MRS studies were performed on a 7-Tesla Bruker Biospec AVIII spectrometer 7 days after the last impact. Rats were anesthetised via nose cone with 2% Isoflurane and (1:1) N₂O/O₂. Single voxel ¹H spectroscopy was carried out using water signal suppression with variable power radiofrequency (RF) pulses with optimized relaxation delays (VAPOR)⁴. Outer volume suppression combined with point-resolved spectroscopy (PRESS)⁵ sequence from a 2×2×2 mm³ voxel placed in the hippocampal area was used for signal acquisition, with TR/TE = 1800/40 ms, spectral bandwidth = 3 kHz, number of data points = 2048, number of averages = 576. The 1D proton spectra were analyzed off-line using MestReNova 10.0 software (Mestrelab Research SL, Spain).

A DTI data set covering the entire brain was collected using a multislice spin echo sequence with 1 reference and 20 non-collinear diffusion-weighted images with the following parameters: TE/TR = 25/4000 ms, 4 averages, matrix size = 256 x 256, field of view = 36 x 36 mm, 11 slices, slice thickness = 1 mm, b-value = 1200 s/mm²,and Δ/δ = 12/6 ms.

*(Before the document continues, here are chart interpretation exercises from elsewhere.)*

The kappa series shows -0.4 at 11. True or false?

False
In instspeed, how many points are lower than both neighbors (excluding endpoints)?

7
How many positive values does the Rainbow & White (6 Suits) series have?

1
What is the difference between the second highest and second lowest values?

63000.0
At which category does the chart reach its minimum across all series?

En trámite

DSI Studio (http://dsi-studio.labsolver.org/) was used to analyze DTI data. Diffusion imaging data was fitted to yield fractional anisotropy (FA), axial and radial diffusivity (AD and RD respectively). Data were analyzed using ANOVA and expressed as Mean and Std Dev.

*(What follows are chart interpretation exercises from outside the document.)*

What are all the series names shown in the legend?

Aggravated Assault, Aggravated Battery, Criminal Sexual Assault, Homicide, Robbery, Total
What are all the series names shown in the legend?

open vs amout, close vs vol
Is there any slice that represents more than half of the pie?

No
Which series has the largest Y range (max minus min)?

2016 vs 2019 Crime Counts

After mTBI and rmTBI, the NAA/Cr ratio was sig­nifi­cantly re­duced (p=0.03, p<0.0001, respectively), and the Ins/Cr ratio sig­nifi­cantly in­creased (p=0.017, p=001, respectively) when com­pared to sham controls (Figure 1). There was a small, but sig­nifi­cant, further re­duction (p=0.01) in the NAA/Cr ratio after rmTBI verus mTBI. mTBI resulted in significant changes in FA, RD and AD for several brain regions such as the corpus callosum, hippocampus and external capsule. Repetitive injury (rmTBI) produced significantly decreased FA values when compared with the single injury (mTBI) (Figure 2).

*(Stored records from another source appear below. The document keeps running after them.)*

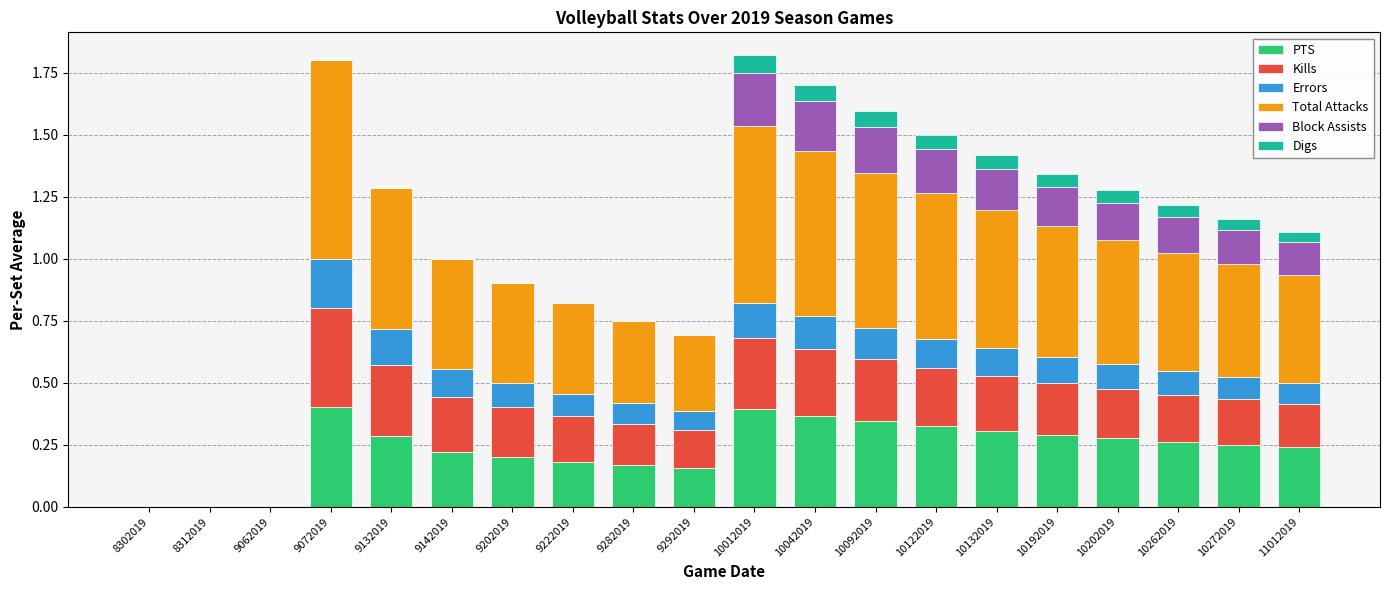

How many categories are shown in the chart?

20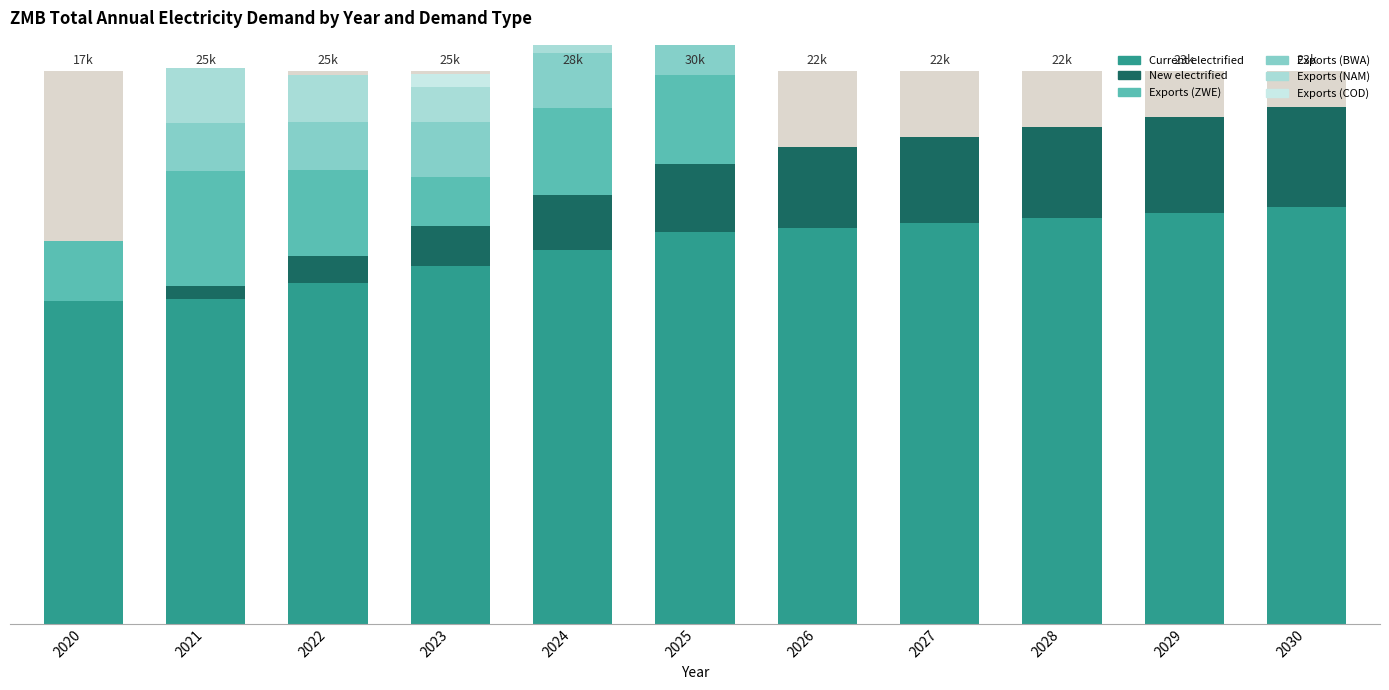

Which category has the lowest value in the Exports (ZWE) series?

2026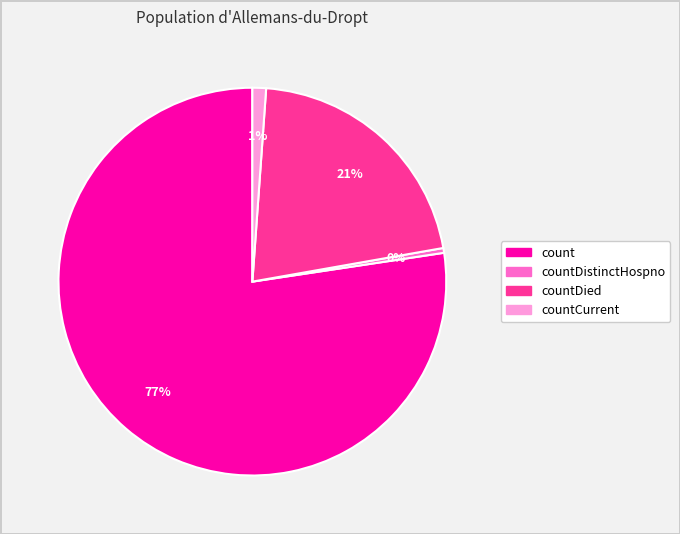

Does any single category account for the majority?

Yes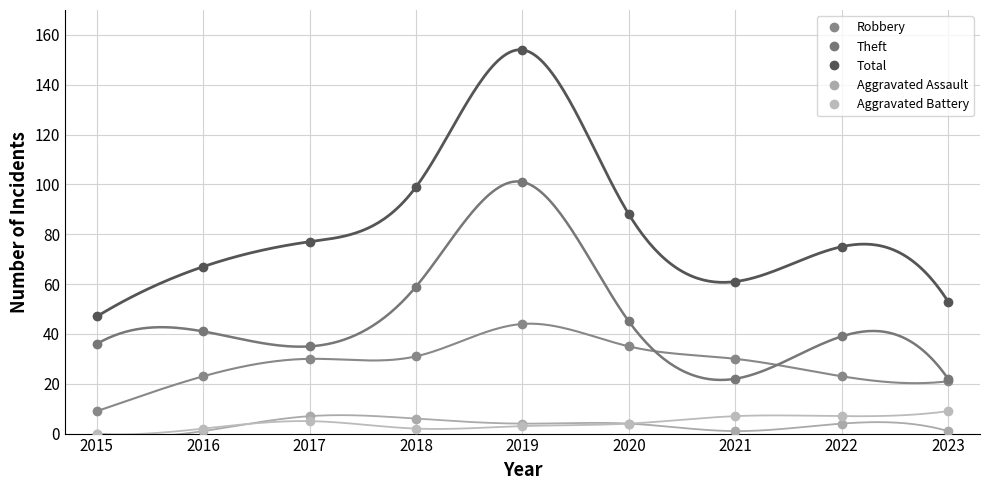

Where is the first local minimum for Total?

2021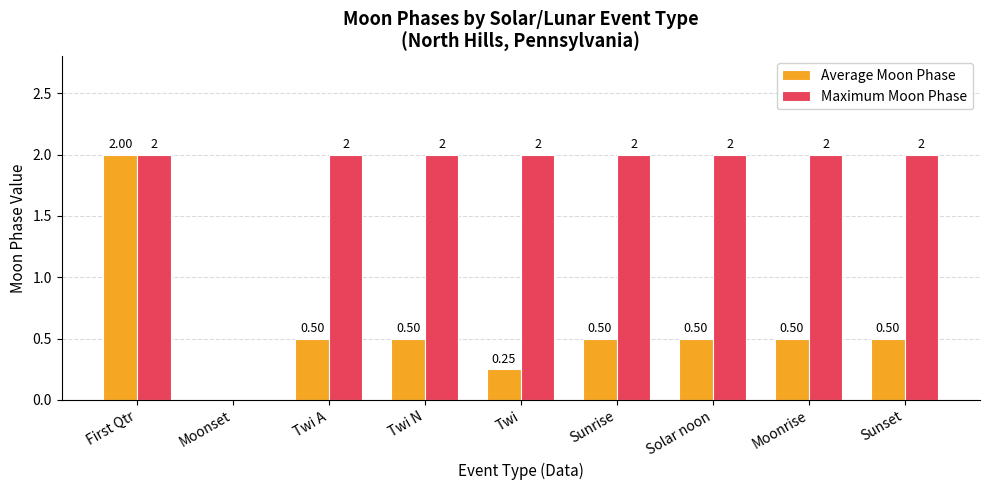

The value of Average Moon Phase at Sunset is 0.5. True or false?

True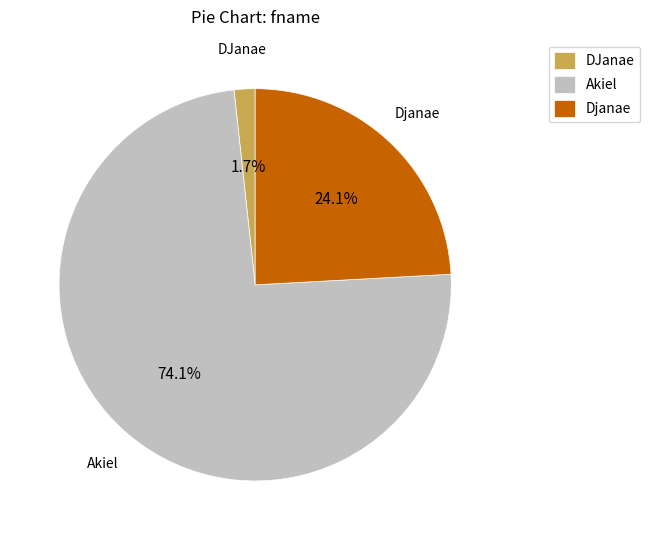

Do Djanae and Akiel together represent more than half of the pie?

Yes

¹H-MRS and DTI can identify metabolic and structural alterations, 7 days after mTBI and rmTBI in the hippocampus which appear normal on histological analysis and conventional MR images and show up as subtle changes with silver staining and microglial immunohistochemistry. Alteration in NAA and Ins after mTBI and rmTBI likely reflect neuro­axonal damage and glial pro­liferation, respectively. Reduced FA and increased AD in the white matter reflects a loss of integrity an indication of damage to myelin/axonal membranes and/or demyelination³.

Future studies combining longitudinal advanced neuroimaging with behavioral testing could further our understanding of pathophysiology of mTBI and assess the vulnerable period for worsened injury after rmTBI in the immature brain.